There are numerous intuition pumps by which you can arrive at this solution. For example, you could notice that you would like to precommit now to take only one box, and then “implement” that precommitment (by becoming, now, the type of person who only takes one box).

Alternatively, you can imagine that Ω gets its impeccable predictions by simulating people. Then, when you find yourself facing down Ω, you can’t be sure whether you’re in the simulation or reality.

It doesn’t matter which intuition pump you use. It matters which choice you take: and CDT takes the wrong one.

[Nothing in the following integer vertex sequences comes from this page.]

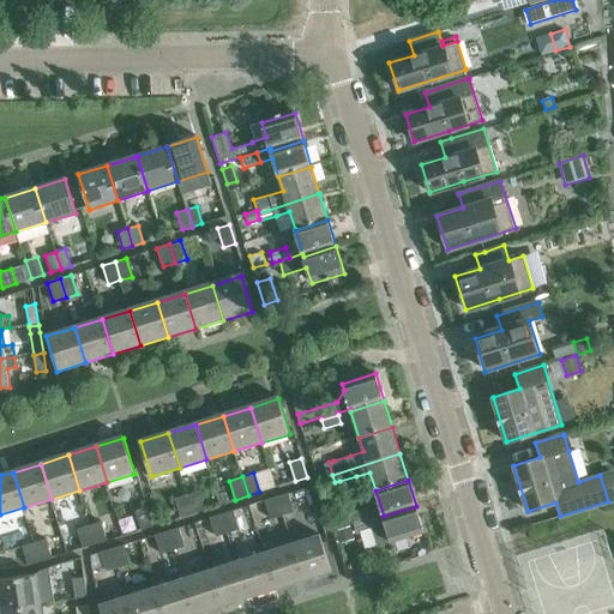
[(187,494),(193,513),(205,510),(198,491),(187,494)]
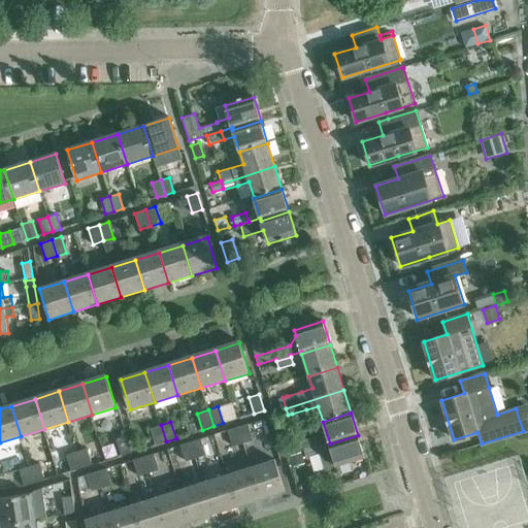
[(238,426),(243,442),(253,439),(248,424),(238,426)]
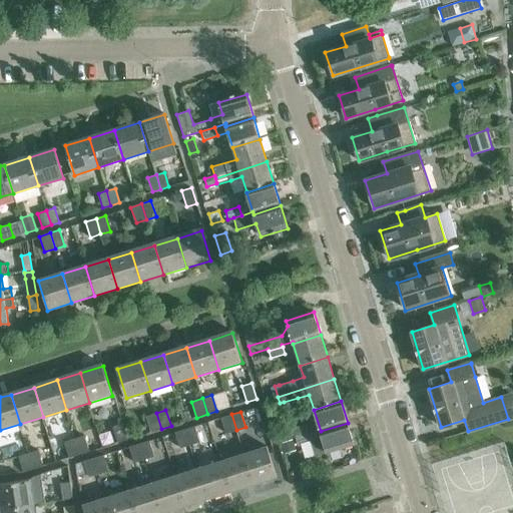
[(161,429),(156,413),(145,416),(151,432),(161,429)]
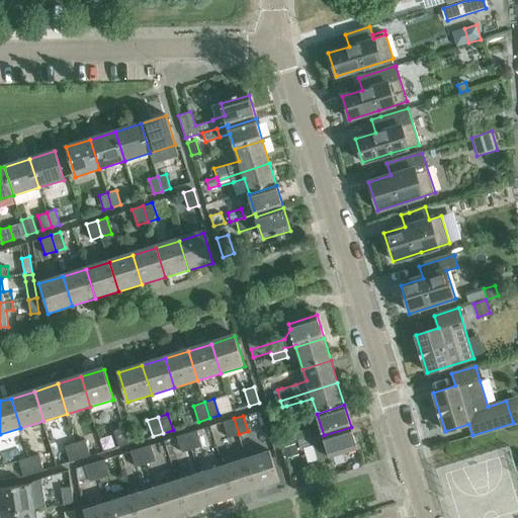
[(239,434),(234,418),(224,422),(229,438),(239,434)]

We do, in fact, have alternative decision theories that perform well in Newcomb’s problem (some better than others), but we’ll get to that later. For now, we’re going to keep exaimining CDT.

Why I care

Both the Mirror Token Trade and Newcomb’s Problem share a similar structure: there is another agent in the environment that knows how you reason.

We can generalize this to a whole class of problems, known as “Newcomblike problems”.

In the Mirror Token Trade, the other agent is a copy of you who acts the same way you do. If you ever find yourself playing a token trade against a copy of yourself, you had better trade your token, even if you’re completely selfish.

In Newcomb’s original problem, Ω knows how you act, and uses this to decide whether or not to give you a million dollars. If you want the million, you had better take one box.

These problems may seem like weird edge cases. After all, in the Mirror Token Trade we assume that you are perfectly deterministic and that you can be copied. And in Newcomb’s problem, we presume the existence of a powerful alien capable of perfectly predicting your action.

It’s a chaotic world, and perfect prediction of a human is somewhere between “pretty dang hard” and “downright impossible”.

So fine: CDT fails systematically on Newcomblike problems. But is that so bad? We’re pretty unlikely to meet Ω anytime soon. Failure on Newcomblike problems may be a flaw, but if CDT works everywhere except on crazy scenarios like Newcomb’s problem then it’s hardly a fatal flaw.

But while these two example problems are simple scenarios where the other agents are “perfect” copies or “perfect” predictors, there are many more feasible Newcomblike scenarios.

Any scenario where another agent has knowledge about your decision algorithm (even if that knowledge is imperfect, even if they lack the capability to simulate you) is a Newcomblike problem.